[[ Information given, beginning ]]
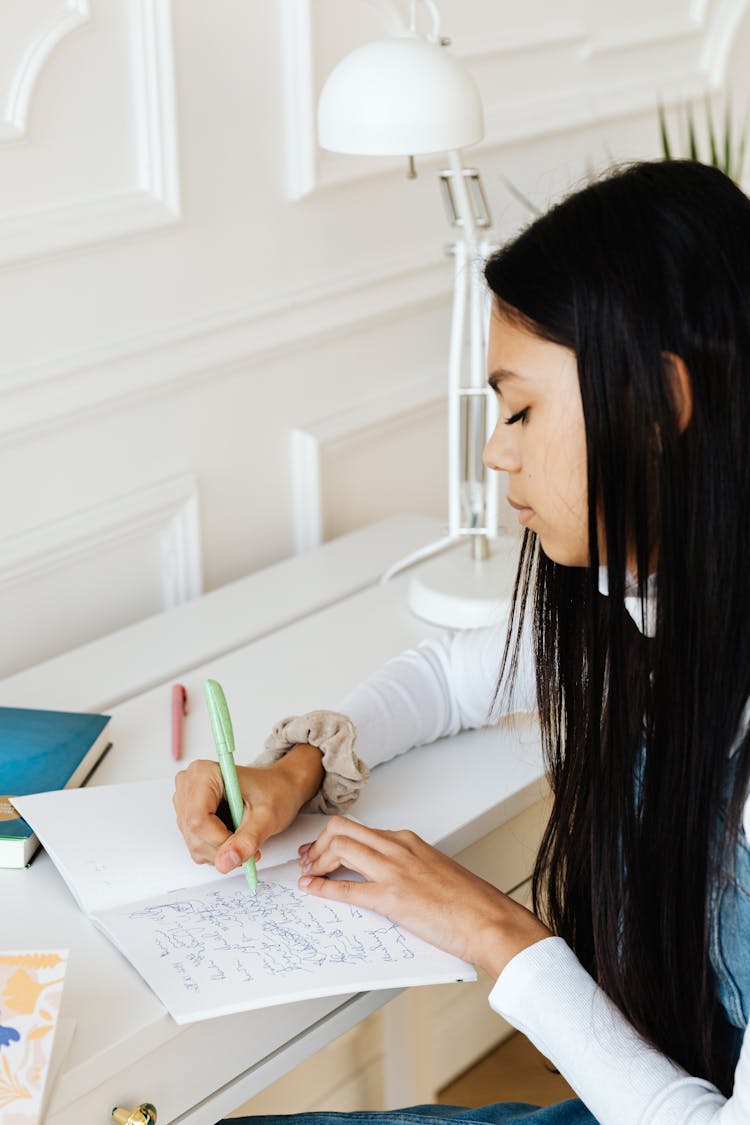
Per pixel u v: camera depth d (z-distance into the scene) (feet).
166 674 4.06
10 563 4.24
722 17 6.80
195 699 3.84
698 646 2.41
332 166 4.90
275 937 2.72
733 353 2.30
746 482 2.34
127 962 2.67
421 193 5.37
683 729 2.46
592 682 2.65
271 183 4.74
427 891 2.77
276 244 4.83
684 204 2.35
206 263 4.60
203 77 4.39
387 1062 4.52
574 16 5.86
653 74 6.48
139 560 4.73
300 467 5.20
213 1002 2.50
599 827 2.63
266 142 4.67
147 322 4.46
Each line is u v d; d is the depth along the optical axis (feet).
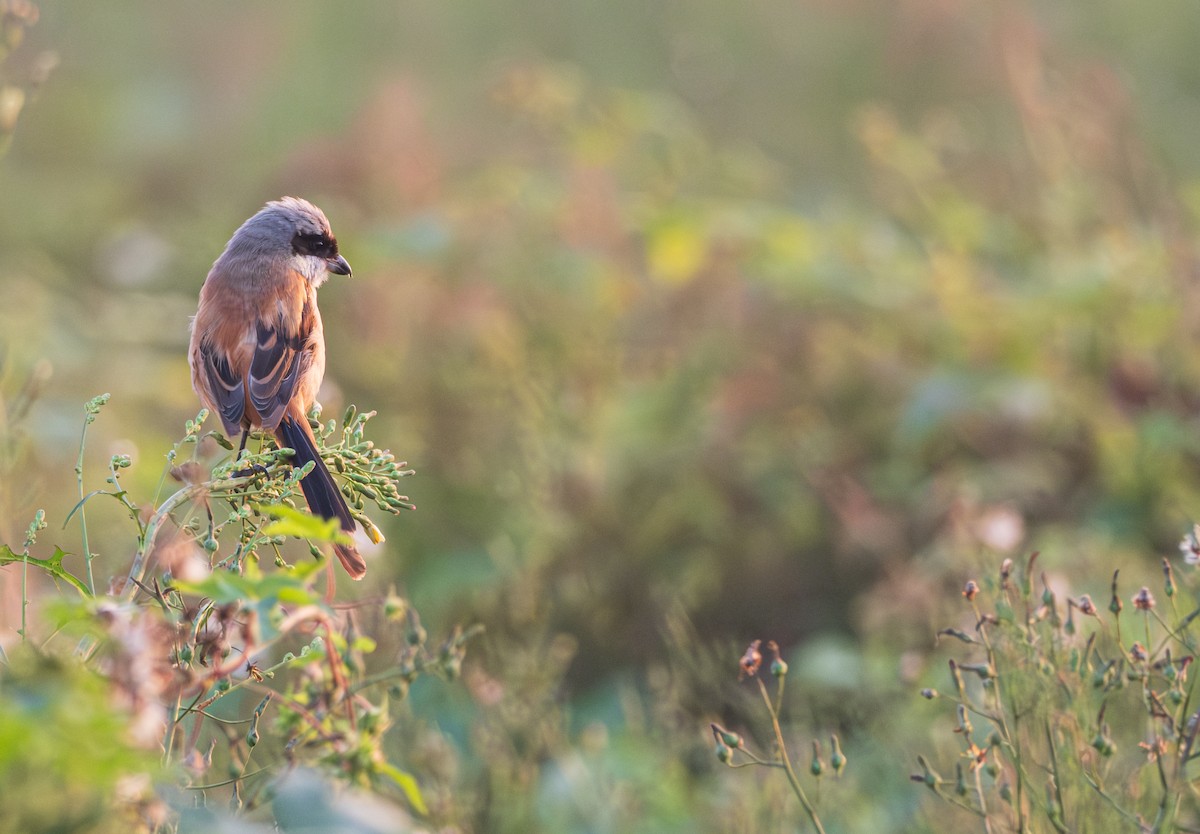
[[ Information given, end ]]
Problem to work on:
Reproduce the final stretch of lines exactly: the line containing "147 322 4.46" through the last line of the data, both included. Pictures do not belong in the copy.

Answer to this task:
147 322 4.46
Each line is u v d; d is the depth along the optical axis (feet).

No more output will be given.